Читать «Запечатленное время» онлайн - страница 6
Андрей Арсеньевич Тарковский
Но, конечно, такое копирование жизненных ощущений — не самоцель. Однако возможность их передачи может быть эстетически осмыслена и использована в интересах воплощения глубоких идейных обобщений.
Для меня правдоподобие и внутренняя правда заключаются не только в верности факту, но и в верности передачи ощущения.
Вы шли по улице и встретились глазами со взглядом человека, проходившего мимо. Взгляд этот чем-то поразил вас. Вызвал какое-то тревожное чувство. Он психологически повлиял на вас, создал некую вашу душевную настроенность.
Если вы механически точно воссоздадите все обстоятельства этой встречи, документально точно одев актера и отобрав место для съемки, вы не получите от снятого куска ощущения, которое получили от самой встречи. Ибо, снимая сцену встречи, не обратили внимания на психологическую подготовку, которая объяснила бы ваше душевное состояние, придавшее взгляду незнакомца особое эмоциональное содержание. Поэтому для того, чтобы взгляд незнакомца поразил зрителя так же, как и вас в свое время, необходимо, кроме всего прочего, создать у зрителя настроение, аналогичное вашему в момент реальной встречи.
А это уже дополнительная режиссерская работа и дополнительный сценарный материал.
На базе многовековой театральной драматургии возникло огромное количество штампов, схем, общих мест, которые, к сожалению, нашли пристанище и в кино. Выше я уже высказал свои соображения по поводу драматургии и логики кинорассказа. Чтобы быть более конкретным и точнее понятым, стоит остановиться на таком понятии, как мизансцена. Так как, мне кажется, именно из отношения к мизансцене особенно ясно виден сухой, формальный подход к проблеме выражения и выразительности. Причем, если мы зададимся целью сравнить киномизансцену с мизансценой, которую видит писатель, то в ряде случаев мы быстро поймем, в чем проявляется формализм киномизансцен.

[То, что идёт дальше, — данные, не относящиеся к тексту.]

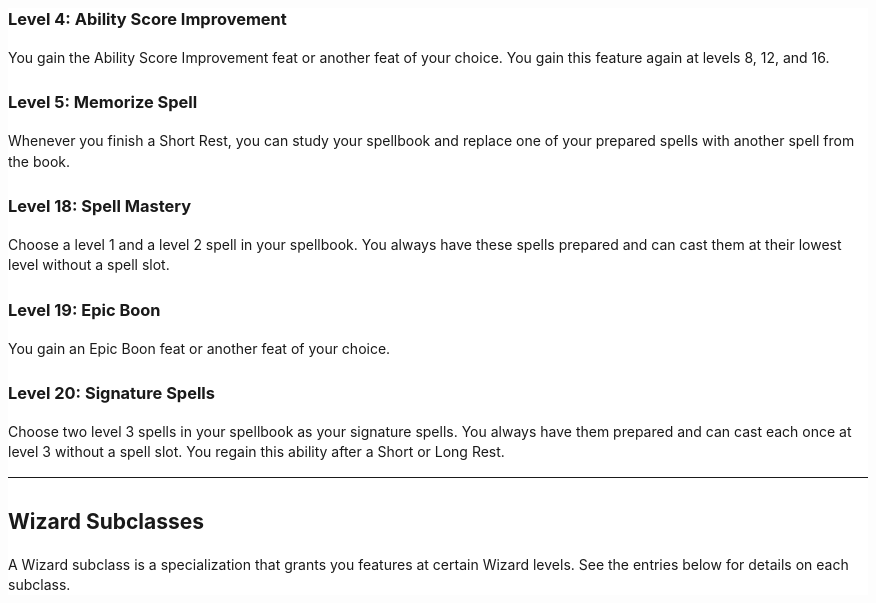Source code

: ### Level 4: Ability Score Improvement
You gain the Ability Score Improvement feat or another feat of your choice. You gain this feature again at levels 8, 12, and 16.

### Level 5: Memorize Spell
Whenever you finish a Short Rest, you can study your spellbook and replace one of your prepared spells with another spell from the book.

### Level 18: Spell Mastery
Choose a level 1 and a level 2 spell in your spellbook. You always have these spells prepared and can cast them at their lowest level without a spell slot.

### Level 19: Epic Boon
You gain an Epic Boon feat or another feat of your choice.

### Level 20: Signature Spells
Choose two level 3 spells in your spellbook as your signature spells. You always have them prepared and can cast each once at level 3 without a spell slot. You regain this ability after a Short or Long Rest.

---
## Wizard Subclasses
A Wizard subclass is a specialization that grants you features at certain Wizard levels. See the entries below for details on each subclass.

Обычно забота о выразительности мизансцены сводится к тому, чтобы она непосредственно выражала идею, прямой смысл сцены и ее подтекст. В свое время на этом настаивал Эйзенштейн. Считается также, что в этом случае сцена приобретает необходимую глубину и выразительность, диктуемую смыслом.
Такое понимание примитивно. На его почве возникает много ненужных условностей, которые насилуют живую ткань художественного образа.